→ **COMPLETE THE FOLLOWING**
1/ In the MRSA introduction, write out the part starting with "Several different typing" and going on through "MRSA [8, 18].", substituting "groups" for "clusters".
2/ According to the MRSA introduction, how many adult ICUs were part of the STAR*ICU study?

Keywords: MRSA, community-associated, healthcare-associated, ICU
Introduction
Methicillin-resistant Staphylococcus aureus (MRSA) is widespread in hospitals, especially intensive care units [1] where MRSA accounts for >60% of S. aureus isolates in the U.S. hospital ICUs [2]. Risk factors for healthcare-associated MRSA (HA-MRSA) infections include recent surgery or hospitalization, prior antibiotic use, residence in a long-term care facility, dialysis, and the presence of or exposure to indwelling percutaneous catheters and other medical devices [3]. The presence of methicillin resistance results in greater lengths of stay, higher mortality [4], and increased costs [5, 6] compared to methicillin-susceptible S. aureus infections. However, MRSA is no longer only a nosocomial pathogen. Over the past decade, MRSA has emerged as an important cause of community-associated (CA) infections, particularly skin and soft tissue infections [7–9] among a variety of risk groups, including sports teams [10, 11], military recruits, correctional facilities [12], men who have sex with men and HIV-infected persons [13], children [14], Pacific Islanders, Alaskan Natives, Native Americans, as well as among healthy persons not in these identified risk groups [15].
Several different typing molecular methods have been used to study MRSA. Pulsed-field gel electrophoresis (PFGE) is typing method with high discriminatory power [16]. McDougal et al have defined 8 distinct clusters of MRSA genotypes through PFGE typing (USA100 through USA800) [17]. Of these, USA300 and USA400 were considered to be community-associated MRSA [17]. Recent studies have reported the presence of additional pulsed-field types [8, 18–20], including USA1000 and USA1100, which are also considered to be a community-associated strains of MRSA [8, 18].
The Strategies to Reduce Transmission of Antimicrobial Resistant Bacteria in Intensive Care Units (STAR*ICU) trial was a cluster randomized study that investigated whether a package of infection control measures were effective in reducing nosocomial transmission of MRSA [21]. The study was carried out at 18 geographically dispersed adult ICUs in the U.S. and provided a unique opportunity to study the molecular epidemiology of MRSA among patients admitted to these ICUs. The purpose of our study was to examine the molecular epidemiology of MRSA and assess the prevalence and risk factors for CA-MRSA genotype carriage among patients admitted to adult ICUs at the 18 study hospitals in the U.S. during the intervention period (March through August 2006) of the STAR*ICU trial.

→ **MATERIAL PROVIDED**

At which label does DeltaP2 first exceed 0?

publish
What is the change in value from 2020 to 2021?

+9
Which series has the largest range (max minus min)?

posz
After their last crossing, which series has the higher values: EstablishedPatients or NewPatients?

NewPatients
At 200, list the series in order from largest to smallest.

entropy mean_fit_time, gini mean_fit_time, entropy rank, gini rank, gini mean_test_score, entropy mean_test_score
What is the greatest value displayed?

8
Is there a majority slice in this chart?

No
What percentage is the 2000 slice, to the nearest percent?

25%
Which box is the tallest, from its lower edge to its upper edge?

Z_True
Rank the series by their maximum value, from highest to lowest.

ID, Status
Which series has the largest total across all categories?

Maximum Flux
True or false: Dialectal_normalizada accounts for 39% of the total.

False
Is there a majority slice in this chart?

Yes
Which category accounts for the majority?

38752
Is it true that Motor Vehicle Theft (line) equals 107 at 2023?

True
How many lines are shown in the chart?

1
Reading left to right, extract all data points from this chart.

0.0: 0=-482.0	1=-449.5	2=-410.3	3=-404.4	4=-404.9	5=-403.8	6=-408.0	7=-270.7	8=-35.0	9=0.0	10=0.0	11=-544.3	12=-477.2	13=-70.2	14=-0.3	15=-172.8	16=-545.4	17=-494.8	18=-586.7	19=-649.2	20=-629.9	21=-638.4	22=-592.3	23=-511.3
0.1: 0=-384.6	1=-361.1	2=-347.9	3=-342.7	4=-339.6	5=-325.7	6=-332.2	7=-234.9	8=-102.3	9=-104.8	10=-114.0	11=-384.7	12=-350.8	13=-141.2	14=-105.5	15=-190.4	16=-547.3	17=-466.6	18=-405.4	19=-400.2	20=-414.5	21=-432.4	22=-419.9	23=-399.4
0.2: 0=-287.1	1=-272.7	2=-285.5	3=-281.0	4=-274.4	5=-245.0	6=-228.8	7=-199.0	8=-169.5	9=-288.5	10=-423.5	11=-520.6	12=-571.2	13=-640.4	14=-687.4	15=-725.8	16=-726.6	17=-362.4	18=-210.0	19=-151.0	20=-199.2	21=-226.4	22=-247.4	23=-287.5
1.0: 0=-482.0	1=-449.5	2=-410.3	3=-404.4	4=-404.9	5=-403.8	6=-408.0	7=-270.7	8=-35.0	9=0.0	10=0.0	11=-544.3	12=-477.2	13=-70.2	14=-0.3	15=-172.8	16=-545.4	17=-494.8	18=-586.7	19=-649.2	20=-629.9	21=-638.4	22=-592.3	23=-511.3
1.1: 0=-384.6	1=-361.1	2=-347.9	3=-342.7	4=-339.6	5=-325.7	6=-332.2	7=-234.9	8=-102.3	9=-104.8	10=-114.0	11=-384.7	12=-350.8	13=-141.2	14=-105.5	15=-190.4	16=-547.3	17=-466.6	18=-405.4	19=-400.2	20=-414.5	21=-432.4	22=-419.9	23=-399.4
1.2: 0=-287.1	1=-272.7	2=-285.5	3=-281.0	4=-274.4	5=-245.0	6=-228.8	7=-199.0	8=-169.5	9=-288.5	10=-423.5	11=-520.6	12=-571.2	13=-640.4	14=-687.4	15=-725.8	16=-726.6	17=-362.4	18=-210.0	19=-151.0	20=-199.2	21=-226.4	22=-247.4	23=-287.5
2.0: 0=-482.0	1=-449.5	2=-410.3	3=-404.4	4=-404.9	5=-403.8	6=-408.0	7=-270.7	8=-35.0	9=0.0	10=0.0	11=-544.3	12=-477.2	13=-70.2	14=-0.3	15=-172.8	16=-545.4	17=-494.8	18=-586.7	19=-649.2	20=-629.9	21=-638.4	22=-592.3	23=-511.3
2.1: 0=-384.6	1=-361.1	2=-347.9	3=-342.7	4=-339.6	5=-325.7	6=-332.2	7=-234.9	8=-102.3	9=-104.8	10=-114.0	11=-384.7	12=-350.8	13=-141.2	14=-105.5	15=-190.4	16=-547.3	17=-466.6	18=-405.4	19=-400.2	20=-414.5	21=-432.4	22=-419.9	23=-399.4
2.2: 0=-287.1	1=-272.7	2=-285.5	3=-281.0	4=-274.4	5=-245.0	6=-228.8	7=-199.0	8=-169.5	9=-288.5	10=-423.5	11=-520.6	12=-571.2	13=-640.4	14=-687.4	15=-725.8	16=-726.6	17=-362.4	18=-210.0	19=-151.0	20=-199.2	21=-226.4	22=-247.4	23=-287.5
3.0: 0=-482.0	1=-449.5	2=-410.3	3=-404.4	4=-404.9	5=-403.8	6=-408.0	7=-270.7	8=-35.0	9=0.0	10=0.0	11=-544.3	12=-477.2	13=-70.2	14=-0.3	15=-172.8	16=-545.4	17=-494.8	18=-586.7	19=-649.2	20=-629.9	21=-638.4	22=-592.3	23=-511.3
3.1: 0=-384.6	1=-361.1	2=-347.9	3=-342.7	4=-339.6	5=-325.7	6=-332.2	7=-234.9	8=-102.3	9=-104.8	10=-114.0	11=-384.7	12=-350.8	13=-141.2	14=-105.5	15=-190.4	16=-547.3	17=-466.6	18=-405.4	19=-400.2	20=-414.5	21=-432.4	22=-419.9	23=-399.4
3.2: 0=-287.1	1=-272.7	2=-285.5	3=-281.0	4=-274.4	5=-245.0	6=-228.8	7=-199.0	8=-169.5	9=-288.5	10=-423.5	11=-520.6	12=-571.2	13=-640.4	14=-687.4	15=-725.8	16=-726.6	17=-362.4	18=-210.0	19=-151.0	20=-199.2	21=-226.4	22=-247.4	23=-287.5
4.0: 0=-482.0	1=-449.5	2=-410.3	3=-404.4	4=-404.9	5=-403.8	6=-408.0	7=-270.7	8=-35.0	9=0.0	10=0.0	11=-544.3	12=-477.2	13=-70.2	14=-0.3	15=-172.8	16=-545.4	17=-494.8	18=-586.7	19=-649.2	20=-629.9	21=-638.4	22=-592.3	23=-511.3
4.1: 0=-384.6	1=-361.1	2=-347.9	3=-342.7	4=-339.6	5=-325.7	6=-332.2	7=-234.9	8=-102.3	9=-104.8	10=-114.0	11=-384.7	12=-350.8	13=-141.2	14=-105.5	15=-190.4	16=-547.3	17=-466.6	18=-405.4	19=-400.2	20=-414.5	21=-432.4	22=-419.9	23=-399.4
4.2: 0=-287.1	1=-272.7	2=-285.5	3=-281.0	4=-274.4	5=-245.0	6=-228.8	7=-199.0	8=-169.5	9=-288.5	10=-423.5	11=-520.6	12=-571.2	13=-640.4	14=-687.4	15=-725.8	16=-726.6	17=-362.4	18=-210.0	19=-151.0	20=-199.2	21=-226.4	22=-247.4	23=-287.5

→ **RESPONSES BY TASK**
1/
Several different typing molecular methods have been used to study MRSA. Pulsed-field gel electrophoresis (PFGE) is typing method with high discriminatory power [16]. McDougal et al have defined 8 distinct groups of MRSA genotypes through PFGE typing (USA100 through USA800) [17]. Of these, USA300 and USA400 were considered to be community-associated MRSA [17]. Recent studies have reported the presence of additional pulsed-field types [8, 18–20], including USA1000 and USA1100, which are also considered to be a community-associated strains of MRSA [8, 18].

2/ Eighteen geographically dispersed adult ICUs in the U.S.